The doctor will have to eliminate other possible causes of weight loss, such as celiac disease and inflammatory bowel disease.
A medical examination will take your blood pressure and your heart rate. Blood tests can be performed to check your electrolyte levels and kidney function. A psychological examination can be conducted to ask questions about your eating habits and feelings about food. In addition, the doctor can check your bone density and the absence of cardiac irregularities.

One of the most important obstacles to treating anorexia nervosa is the misconception that you do not need help. Many anorexics do not think they have a problem. This can make treatment difficult.
The primary goal of the treatment is to restore normal weight and normal eating habits. A dietitian will help you learn how to eat right. It may also be recommended that your family participate in therapy with you. For most anorexics, their pathology is a lifelong challenge.

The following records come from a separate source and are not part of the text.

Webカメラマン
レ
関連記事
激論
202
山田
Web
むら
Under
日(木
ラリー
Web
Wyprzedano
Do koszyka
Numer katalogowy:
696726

Anorexic people and their families must make great efforts to overcome anorexia nervosa. Group, family and individual therapies are often an integral part of treatment.

Individual therapy
A form of treatment called cognitive behavioral therapy (CBT) is often used to treat anorexia nervosa. CBT helps to change unhealthy thoughts and behaviors. Its goal is to help cope with strong emotions and develop healthy self-esteem.

Family Therapy
This form of treatment requires the participation of your family members to help you follow a healthy diet and lifestyle. Family therapy also helps to resolve family conflicts. It can help support the person who suffers from anorexia.

Group Therapy
This treatment allows anorexic people to interact with each other. But it can sometimes lead to a competition to see who will be the leanest. To avoid this, it is important that the group is led by a qualified medical professional.

Although there are currently no drugs capable of treating anorexia nervosa, antidepressants can be prescribed to manage the anxiety and depression that often accompany anorexia. It is possible that these medications can help you feel better. But antidepressants do not reduce the urge to lose weight.

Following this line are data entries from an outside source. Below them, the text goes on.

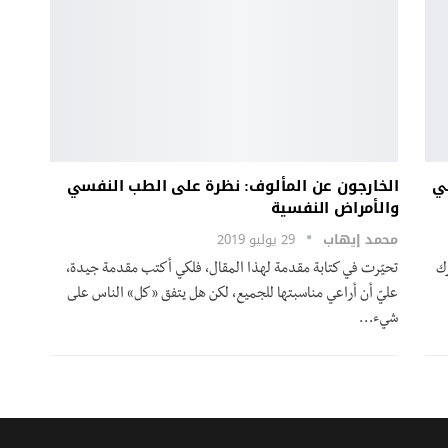
هي
الخارجون عن المألوف: نظرة على الطب النفسي
والأمراض النفسية
محمد إيهاب
29 يوليو 2019
رك
تحيّرت في كتابة مقدمة لهذا المقال، فلكي أكتب مقدمة جيدة،
عليّ أن أراعي مناسبتها للجميع، لكن هل يتفق «كل» الناس على
شيء…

Depending on the severity of your weight loss, the doctor may keep you in hospital for a few days to treat the effects of your anorexia. You may be fed a feeding tube and receive intravenous fluids if your weight is too low and you are dehydrated. If you continue to refuse to eat or have psychiatric problems, the doctor may have you hospitalized for intensive treatment.

Long term
Many cure anorexia. But a small percentage can not. Some die from this pathology. Others may develop various eating disorders. Some, to overcome anorexia, must receive treatment and care throughout their lives. It may be helpful to join a support group for anorexics.


There is no proven method of preventing anorexia. But by being vigilant and recognizing the signs of this pathology, it is possible to arrive at a rapid diagnosis, treatment and healing. If you or a loved one starts becoming obsessed with your weight, too much exercise or being dissatisfied with your appearance, it is recommended that you consult a professional.